Wir ahnen es seit “Franzsika und die Wölfe” und wissen es allerspätestens seit „Mia schläft woanders“ und „Kommst du spielen, Frida?“ – Pija Lindenbaum ist eine Meisterin in der Darstellung von aussergewöhnlichen, modernen Frauen- und Mädchenfiguren: Sie finden ihre Wege alleine, spielen im Regen, sind kreativ und voller ideenreicher Gedanken (die Mädchen); haben auch mal unrasierte Beine, knutschen in der Küche rum, sind fürsorglich und liebevoll (deren Mütter).
Starkes Mädchen
Mit „Greta haut ab“ kommen nun zwei neue tolle Frauen hinzu: die Protagonistin und Ich-Erzählerin Greta und ihre Mutter. Beide wohnen gemeinsam mit Mamas Freund Jan und dessen Sohn Egon in einem Haus mit Garten, irgendwo in Schweden. Greta plant gerade den Bau neuer Strassen in ihrer Sandkiste, als Mama nach ihr ruft und das Spiel unterbricht. Dann muss Greta auch noch das gute Kleid anziehen und beim Kaffee trinken bei Sylvi und Helen am Kindertisch zuerst Brot vor der Torte essen. Viel braucht es nicht mehr, um die aufgestaute Wut an diesen ohnehin nicht guten Tag zum Überschäumen zu bringen. Entschlossen entscheidet sich das Mädchen für eine radikale Lösung. „Jetzt haue ich ab. Und nie wieder gehe ich zu einem Fest! Ich haue ab mit dem Rucksack und ein paar Sachen. Also gehe ich los. Und sie merken ja gar nichts.“
Fantastische Wildnis
Während Greta in der Szene zuvor noch kinnlange Haare trägt, wächst ihr im Moment dieses Entschlusses eine wilde Mähne. So transferiert Pija Lindenbaum die auf der Textebene ausformulierte Rebellion symbolisch auf die Bildfläche. Das Haar des Mädchens bleibt überbodenlang und nimmt auffällig grossen Raum in den Illustrationen rund um den “Ausflug“ ein.

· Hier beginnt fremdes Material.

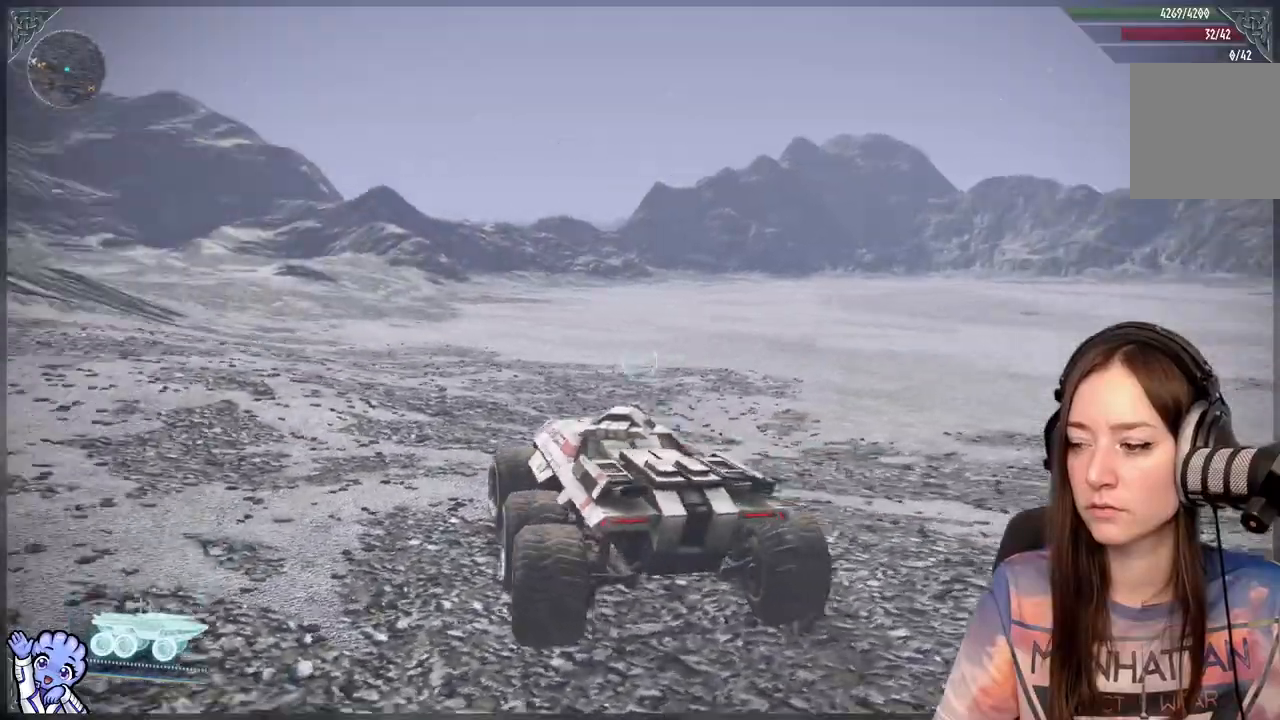
{"buttons": [], "left_stick": "up-left", "right_stick": "center", "events": [[117, "left_stick", "up-left"], [350, "right_stick", "center"]]}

Wie schon 2002 in „Franziska und die Wölfe“ webt die schwedische Bilderbuchkünstlerin in die Zeitspanne, welche die Mädchenfiguren selbstbestimmt draussen in der „Wildnis“ verbringen, phantastische Elemente inmitten einer ansonsten sehr realistisch gezeigten Geschichte ein. Greta wandert über rosarot eingefärbte Berge an einer in hellem Gold glänzenden Stadt vorbei. Im Fluss, den sie über eine wackelige Holzbretterbrücke zu überqueren versucht, lauert ein pinkfarbenes Ungetüm, das an ein Krokodil erinnert. Wie auch Franziska entscheidet Greta letztendlich auf eigenen Faust und mit selbstbewusster Kraft in ihre vertraute Struktur zurückzukehren. „Jetzt wollen sie mit mir zusammen Strassen bauen. Gut, dass die mal fertig werden.“
Gut, dass Pija Lindenbaum sich traut, Rollenbilder und Stereotype immer wieder aufs Neue lustvoll zu sprengen, um von herzerwärmend wilden, störrischen und echten Mädchen zu erzählen.